盛夏,卯时,禀宣殿。
兆帝不日前,与禹都捷报一同传来手谕,选秀一事,全权交由柒皇后,尘、桐二妃从旁协助。
天气憋捂的好比蒸煮笼屉,笙器不知趣的先是奏起迂回的宫羽之音,接着是青铜编钟沉重的低鸣;;;;伴随那浮躁的宫乐,众秀女,拂晓舞动如翩翩欲飞,静时小步款动却又有种,柳枝抽芽的柔韧。
桐妃弥望着歌舞的纷乱缭华,看似家常,黑瞳闪过一丝慧黠的灵光道“煜儿,前几日宗政司夫人来我这儿说了会儿子话。”内侍看尘妃眼色,奉上如骨般雪白的玉盏,供桐妃说道干渴。
“旁的就不问了,本宫倒是听说,你们几个殿下去闽都恭贺管皇寿辰,洺儿竟看上瓷公主了?”桐妃葱指托起玉盏,端详着。
柒皇后眉心微低,凤冠折射出雍容,侧过脸庞,对这话头显然颇感兴趣。
“可不,儿臣见八弟喜欢瓷公主的紧,便留他晚些回来,小十一看见闽都风景清秀,也吵闹着留下了。”说到“看”这个字时,皇栖煜下意识的瞧尘妃母子,见那废物英挺的眉眼,没有丝毫的不满,心中顿生挫败。
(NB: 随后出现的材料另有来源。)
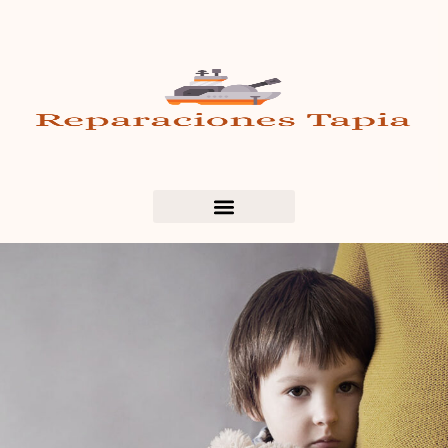
Family Violence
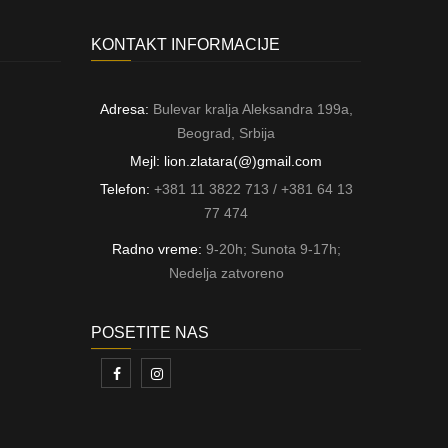
KONTAKT INFORMACIJE
Adresa:
Bulevar kralja Aleksandra 199a,
Beograd, Srbija
Mejl: lion.zlatara(@)gmail.com
Telefon:
+381 11 3822 713 / +381 64 13
77 474
Radno vreme:
9-20h; Sunota 9-17h;
Nedelja zatvoreno
POSETITE NAS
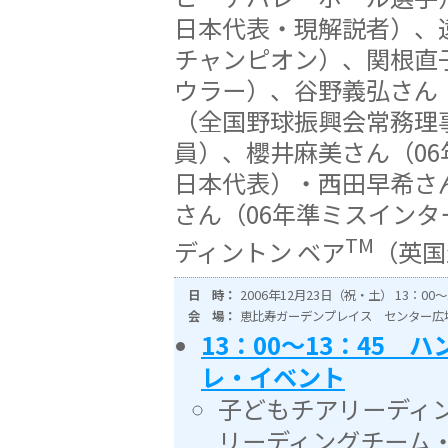
日本代表・現解説者）、
チャンピオン）、関根直
ウラー）、谷野義弘さん
（全国野球振興会常務理
員）、櫻井麻美さん（0
日本代表）・西田早希さ
さん（06年準ミスイン
TM
ディントン ベア
（英国
日 時：
2006年12月23日（祝・土） 13：00〜
会 場：
恵比寿ガーデンプレイス センター広
13：00〜13：45
レ・イベント
子どもチアリーディ
リーディングチーム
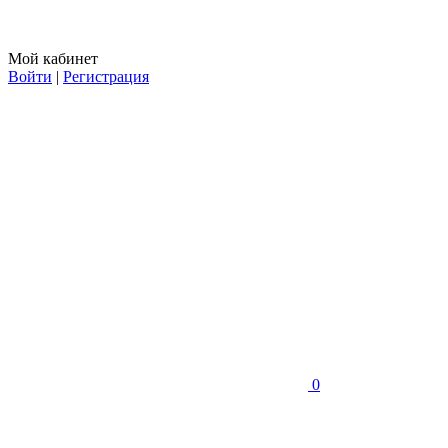
Мой кабинет
Войти
|
Регистрация
0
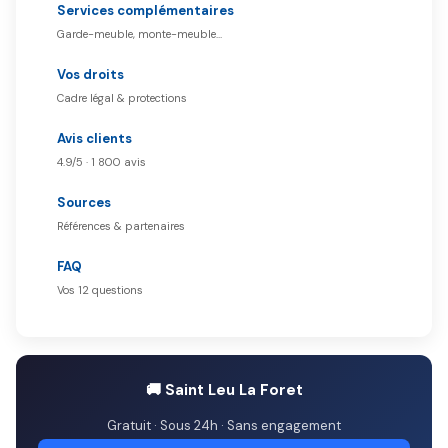
Services complémentaires
Garde-meuble, monte-meuble…
Vos droits
Cadre légal & protections
Avis clients
4.9/5 · 1 800 avis
Sources
Références & partenaires
FAQ
Vos 12 questions
🚚 Saint Leu La Foret
Gratuit · Sous 24h · Sans engagement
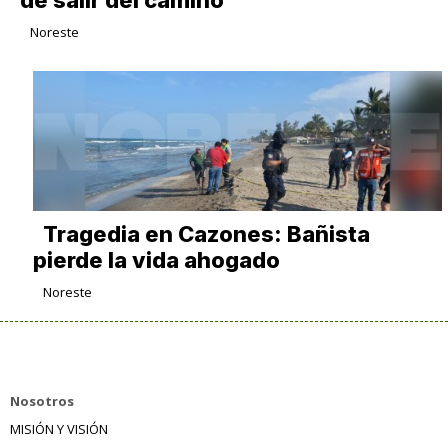
de salir del camino
Noreste
Tragedia en Cazones: Bañista
pierde la vida ahogado
Noreste
Nosotros
MISIÓN Y VISIÓN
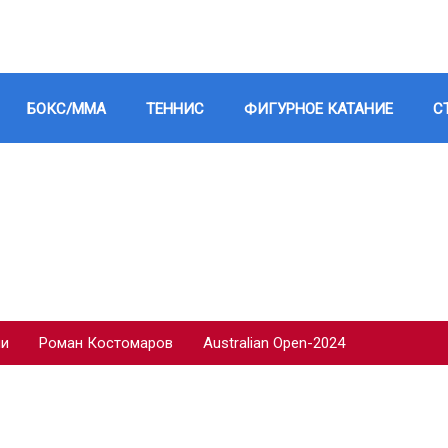
БОКС/ММА
ТЕННИС
ФИГУРНОЕ КАТАНИЕ
С
ии
Роман Костомаров
Australian Open-2024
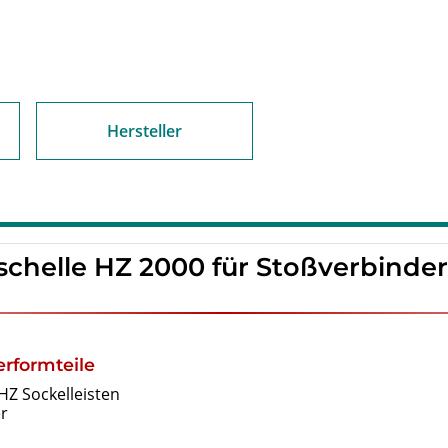
Hersteller
chelle HZ 2000 für Stoßverbinder
erformteile
HZ Sockelleisten
r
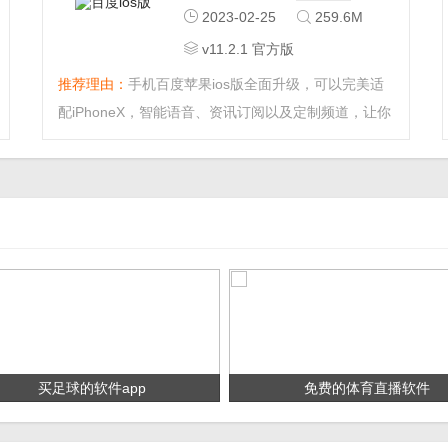
2023-02-25
259.6M
v11.2.1 官方版
推荐理由：
手机百度苹果ios版全面升级，可以完美适
配iPhoneX，智能语音、资讯订阅以及定制频道，让你
可以随时开启无限阅读，更多互动交流，懂你所想；更
懂你的热点头条，让你的生活更简单高效。...
买足球的软件app
免费的体育直播软件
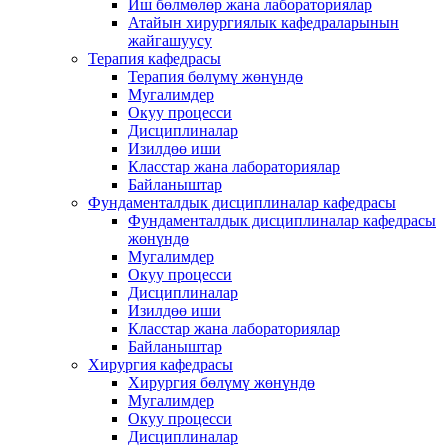
Иш бөлмөлөр жана лабораториялар
Атайын хирургиялык кафедраларынын
жайгашуусу
Терапия кафедрасы
Терапия бөлүмү жөнүндө
Мугалимдер
Окуу процесси
Дисциплиналар
Изилдөө иши
Класстар жана лабораториялар
Байланыштар
Фундаменталдык дисциплиналар кафедрасы
Фундаменталдык дисциплиналар кафедрасы
жөнүндө
Мугалимдер
Окуу процесси
Дисциплиналар
Изилдөө иши
Класстар жана лабораториялар
Байланыштар
Хирургия кафедрасы
Хирургия бөлүмү жөнүндө
Мугалимдер
Окуу процесси
Дисциплиналар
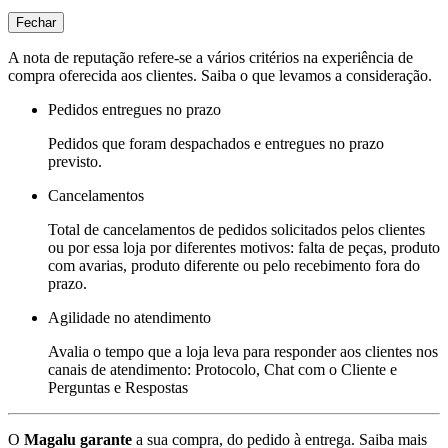
Fechar
A nota de reputação refere-se a vários critérios na experiência de
compra oferecida aos clientes. Saiba o que levamos a consideração.
Pedidos entregues no prazo
Pedidos que foram despachados e entregues no prazo
previsto.
Cancelamentos
Total de cancelamentos de pedidos solicitados pelos clientes
ou por essa loja por diferentes motivos: falta de peças, produto
com avarias, produto diferente ou pelo recebimento fora do
prazo.
Agilidade no atendimento
Avalia o tempo que a loja leva para responder aos clientes nos
canais de atendimento: Protocolo, Chat com o Cliente e
Perguntas e Respostas
O
Magalu garante
a sua compra, do pedido à entrega.
Saiba mais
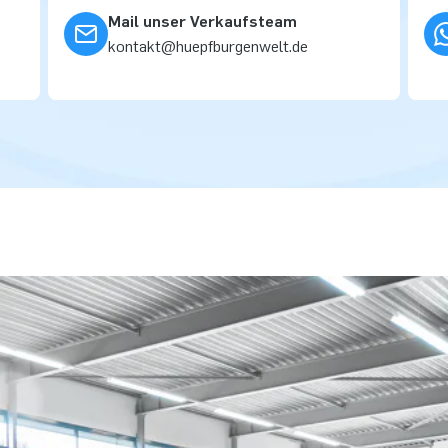
Mail unser Verkaufsteam
kontakt@huepfburgenwelt.de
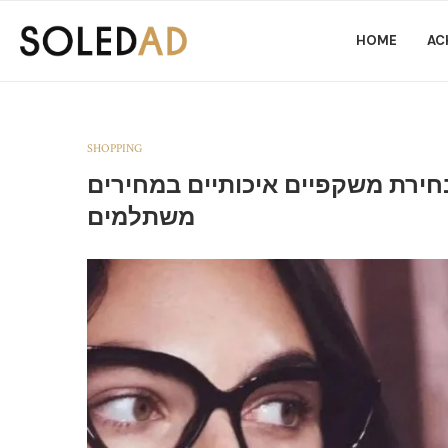
HOME
AC
SHOPPING
בחירת משקפיים איכותיים במחירים
משתלמים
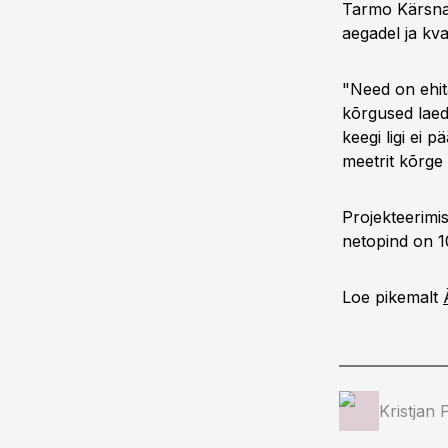
Tarmo Kärsna l
aegadel ja kv
"Need on ehit
kõrgused laed
keegi ligi ei 
meetrit kõrge 
Projekteerim
netopind on 1
Loe pikemalt
Kristjan 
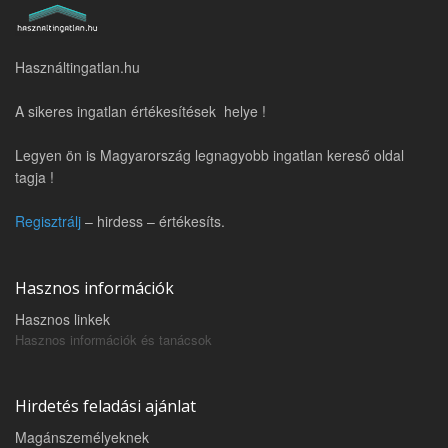
Használtingatlan.hu
A sikeres ingatlan értékesítések helye !
Legyen ön is Magyarország legnagyobb ingatlan kereső oldal
tagja !
Regisztrálj
– hirdess – értékesíts.
Hasznos információk
Hasznos linkek
Hasznos információk és tanácsok
Hirdetés feladási ajánlat
Magánszemélyeknek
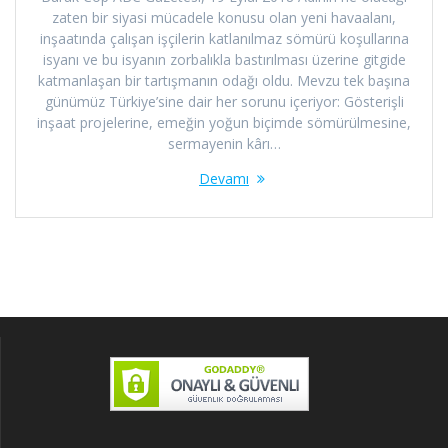
zaten bir siyasi mücadele konusu olan yeni havaalanı,
inşaatında çalışan işçilerin katlanılmaz sömürü koşullarına
isyanı ve bu isyanın zorbalıkla bastırılması üzerine gitgide
katmanlaşan bir tartışmanın odağı oldu. Mevzu tek başına
günümüz Türkiye’sine dair her sorunu içeriyor: Gösterişli
inşaat projelerine, emeğin yoğun biçimde sömürülmesine,
sermayenin kârı…
Devamı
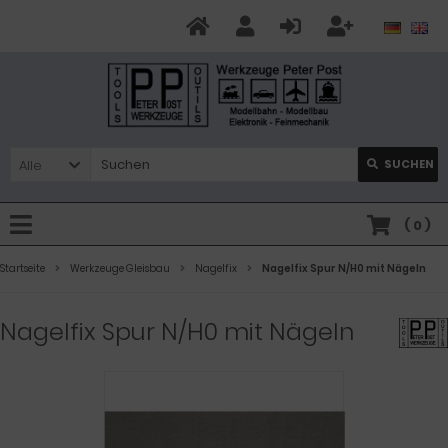
Alle
SUCHEN
(
0
)
Startseite
Werkzeuge Gleisbau
Nagelfix
Nagelfix Spur N/H0 mit Nägeln
Nagelfix Spur N/H0 mit Nägeln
若无其事的挠痒囚魄浓密的毛发,听它喉咙唱出低沉的“咕噜”声。
倒是轻纱曼妙的尘妃,圆润的杏眸若有似无的向下附视,与皇栖煜四目相对时竟顿生娇柔,掩唇轻笑道:“小十一福泽深厚,哪里是我家栖子能比的。”
筝声从宫廷乐司指尖倾出,绕过擎天盘龙的梁柱,透过描凤鎏金的汉殿顶,似要从正脊上的吻兽喉中吼出,飘至天际。
透过穿凿的小孔,沐涅得以在内部的一片漆黑压抑中,窥见禀宣殿那富丽堂皇下,噙着一抹不羁坏笑的黑袍少年。
看不清是些什么织绣的图案更衬出白皙。少年鲜有的俊美,亦或者是诱惑,叫她有些失神。
踝骨精美白皙的赤足旁,蜷首的,耳部、鼻筒异常宽大,蓬松的尾部和背部呈一条线,模样霸气十足的巨型赤红犬兽,眸中呈深浅不一的褐色透出凶残,上部的豆黄"假眼"印记,更赋予那兽,王者的气质。
似是察觉到沐涅的窥视,竟警觉的抬起硕大的头,这下它的威仪,更是一览无余。
案上鸡首兽足三脚香炉里的蕙草已经化作白色的灰烬沉没在炉底,柒皇后厌它烟火气大,示意不必再续了。
皇栖煜被身旁囚魄的拱动,扰了继续寻找那抹熟悉的兴致,索性闭目养神起来。
皇栖子窥探至上首,那榻上端坐着的三个美妇,想必依次便是尘妃、柒皇后、桐妃罢。
视线瞟到那个安静的少年,内套雪白蚕丝里衬,外着纹朵云银朱俏色衫,实在清秀的令萤烛失光。
仗着外面歌舞喧嚣,沐涅更是肆无忌惮的小声嘀咕:“养犬的想必是桐妃长子,五王皇栖煜,那银朱的是?”